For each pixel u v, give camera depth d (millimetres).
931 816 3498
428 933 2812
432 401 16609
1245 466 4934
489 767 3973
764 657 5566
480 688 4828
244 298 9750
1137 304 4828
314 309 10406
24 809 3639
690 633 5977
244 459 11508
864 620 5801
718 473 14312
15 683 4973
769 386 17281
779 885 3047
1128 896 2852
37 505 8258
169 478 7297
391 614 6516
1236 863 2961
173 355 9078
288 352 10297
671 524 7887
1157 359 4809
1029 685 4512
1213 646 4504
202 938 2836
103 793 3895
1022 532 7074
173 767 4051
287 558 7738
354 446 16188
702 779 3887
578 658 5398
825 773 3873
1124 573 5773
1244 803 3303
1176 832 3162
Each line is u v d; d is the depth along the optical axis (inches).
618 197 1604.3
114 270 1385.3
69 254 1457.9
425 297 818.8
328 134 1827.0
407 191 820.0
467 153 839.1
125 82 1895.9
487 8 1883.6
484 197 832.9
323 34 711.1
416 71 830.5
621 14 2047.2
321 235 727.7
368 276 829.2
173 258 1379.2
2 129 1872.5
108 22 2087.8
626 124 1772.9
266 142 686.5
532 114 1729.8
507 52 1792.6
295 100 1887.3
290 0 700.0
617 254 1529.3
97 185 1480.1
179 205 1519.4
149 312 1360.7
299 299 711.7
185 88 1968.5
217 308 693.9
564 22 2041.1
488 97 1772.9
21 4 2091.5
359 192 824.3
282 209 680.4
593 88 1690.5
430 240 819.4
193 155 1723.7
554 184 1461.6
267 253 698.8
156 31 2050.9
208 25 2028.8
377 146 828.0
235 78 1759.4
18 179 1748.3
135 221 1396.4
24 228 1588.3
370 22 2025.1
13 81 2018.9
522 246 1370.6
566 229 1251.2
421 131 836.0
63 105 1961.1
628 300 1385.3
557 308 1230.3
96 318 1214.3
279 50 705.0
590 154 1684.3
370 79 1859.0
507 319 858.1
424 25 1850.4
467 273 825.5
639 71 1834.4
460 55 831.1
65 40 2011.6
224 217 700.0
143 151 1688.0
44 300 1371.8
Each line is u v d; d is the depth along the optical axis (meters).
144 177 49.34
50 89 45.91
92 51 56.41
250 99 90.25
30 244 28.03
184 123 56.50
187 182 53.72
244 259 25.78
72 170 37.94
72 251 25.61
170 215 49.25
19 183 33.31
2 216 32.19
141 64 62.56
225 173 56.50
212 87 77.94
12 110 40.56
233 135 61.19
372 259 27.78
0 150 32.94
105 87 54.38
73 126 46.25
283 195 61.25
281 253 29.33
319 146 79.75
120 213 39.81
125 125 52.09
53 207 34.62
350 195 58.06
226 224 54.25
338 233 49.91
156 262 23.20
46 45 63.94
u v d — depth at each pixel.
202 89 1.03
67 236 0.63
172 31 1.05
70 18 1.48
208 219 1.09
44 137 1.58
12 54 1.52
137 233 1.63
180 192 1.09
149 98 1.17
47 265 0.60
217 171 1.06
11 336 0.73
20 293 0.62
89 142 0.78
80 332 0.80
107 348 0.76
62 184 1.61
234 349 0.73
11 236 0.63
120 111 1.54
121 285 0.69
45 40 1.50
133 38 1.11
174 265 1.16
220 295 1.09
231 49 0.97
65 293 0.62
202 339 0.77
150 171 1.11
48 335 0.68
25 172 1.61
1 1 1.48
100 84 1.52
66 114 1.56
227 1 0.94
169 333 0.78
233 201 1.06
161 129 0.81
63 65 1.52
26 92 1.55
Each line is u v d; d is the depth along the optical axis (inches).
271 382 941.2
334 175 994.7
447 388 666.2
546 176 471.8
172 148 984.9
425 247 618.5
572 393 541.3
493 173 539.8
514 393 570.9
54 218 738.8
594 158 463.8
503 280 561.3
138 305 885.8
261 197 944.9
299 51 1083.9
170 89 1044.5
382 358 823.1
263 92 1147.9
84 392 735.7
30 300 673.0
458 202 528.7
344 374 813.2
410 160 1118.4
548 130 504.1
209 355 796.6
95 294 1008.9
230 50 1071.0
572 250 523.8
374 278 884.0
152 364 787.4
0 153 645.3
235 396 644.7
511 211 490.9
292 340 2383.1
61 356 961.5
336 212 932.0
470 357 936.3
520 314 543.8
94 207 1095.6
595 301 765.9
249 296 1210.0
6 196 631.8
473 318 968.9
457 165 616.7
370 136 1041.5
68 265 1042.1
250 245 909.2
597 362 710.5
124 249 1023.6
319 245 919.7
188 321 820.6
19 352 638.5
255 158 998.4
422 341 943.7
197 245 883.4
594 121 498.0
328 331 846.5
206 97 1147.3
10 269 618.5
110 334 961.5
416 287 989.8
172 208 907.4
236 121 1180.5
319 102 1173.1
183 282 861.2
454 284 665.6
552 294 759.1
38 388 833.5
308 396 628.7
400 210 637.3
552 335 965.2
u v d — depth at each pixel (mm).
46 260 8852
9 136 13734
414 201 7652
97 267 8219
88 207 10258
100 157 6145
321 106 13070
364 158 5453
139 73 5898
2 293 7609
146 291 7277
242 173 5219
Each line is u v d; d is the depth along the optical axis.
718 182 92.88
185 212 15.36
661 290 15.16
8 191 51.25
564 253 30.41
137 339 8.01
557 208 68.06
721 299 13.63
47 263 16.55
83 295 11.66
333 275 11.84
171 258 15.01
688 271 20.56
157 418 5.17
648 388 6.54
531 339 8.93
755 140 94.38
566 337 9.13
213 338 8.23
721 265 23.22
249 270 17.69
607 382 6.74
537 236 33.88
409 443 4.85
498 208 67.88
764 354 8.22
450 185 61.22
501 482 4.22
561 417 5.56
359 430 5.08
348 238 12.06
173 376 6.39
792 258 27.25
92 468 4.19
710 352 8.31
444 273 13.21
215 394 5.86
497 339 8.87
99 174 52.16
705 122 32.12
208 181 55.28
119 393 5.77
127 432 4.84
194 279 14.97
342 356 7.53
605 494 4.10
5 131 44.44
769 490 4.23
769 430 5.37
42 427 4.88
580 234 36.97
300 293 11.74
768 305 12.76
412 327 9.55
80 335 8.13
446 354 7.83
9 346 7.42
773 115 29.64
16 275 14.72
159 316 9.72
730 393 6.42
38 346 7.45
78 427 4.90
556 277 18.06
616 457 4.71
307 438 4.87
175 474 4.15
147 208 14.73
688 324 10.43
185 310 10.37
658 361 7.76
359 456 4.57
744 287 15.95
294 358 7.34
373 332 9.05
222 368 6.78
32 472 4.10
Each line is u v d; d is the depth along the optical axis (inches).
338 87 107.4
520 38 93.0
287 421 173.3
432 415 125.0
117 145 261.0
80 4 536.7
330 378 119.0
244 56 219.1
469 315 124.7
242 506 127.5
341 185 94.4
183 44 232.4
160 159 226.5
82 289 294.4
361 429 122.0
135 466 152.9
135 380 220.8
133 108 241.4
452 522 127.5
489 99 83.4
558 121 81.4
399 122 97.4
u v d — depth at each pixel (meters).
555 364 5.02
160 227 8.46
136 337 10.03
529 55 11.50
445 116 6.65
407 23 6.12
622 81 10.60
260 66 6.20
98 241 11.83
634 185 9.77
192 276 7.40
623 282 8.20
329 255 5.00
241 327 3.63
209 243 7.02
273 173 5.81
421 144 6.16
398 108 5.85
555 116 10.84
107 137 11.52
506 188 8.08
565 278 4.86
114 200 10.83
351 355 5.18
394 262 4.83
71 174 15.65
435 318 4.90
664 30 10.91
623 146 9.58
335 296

* **Work instruction**
Each line from the material above that mentions the word "pixel" needs to be copied.

* **Written response**
For each pixel u v, give camera depth d (millimetres).
u v d — depth at each pixel.
u v d — depth at each pixel (mm).
u v d — depth at each pixel (meters).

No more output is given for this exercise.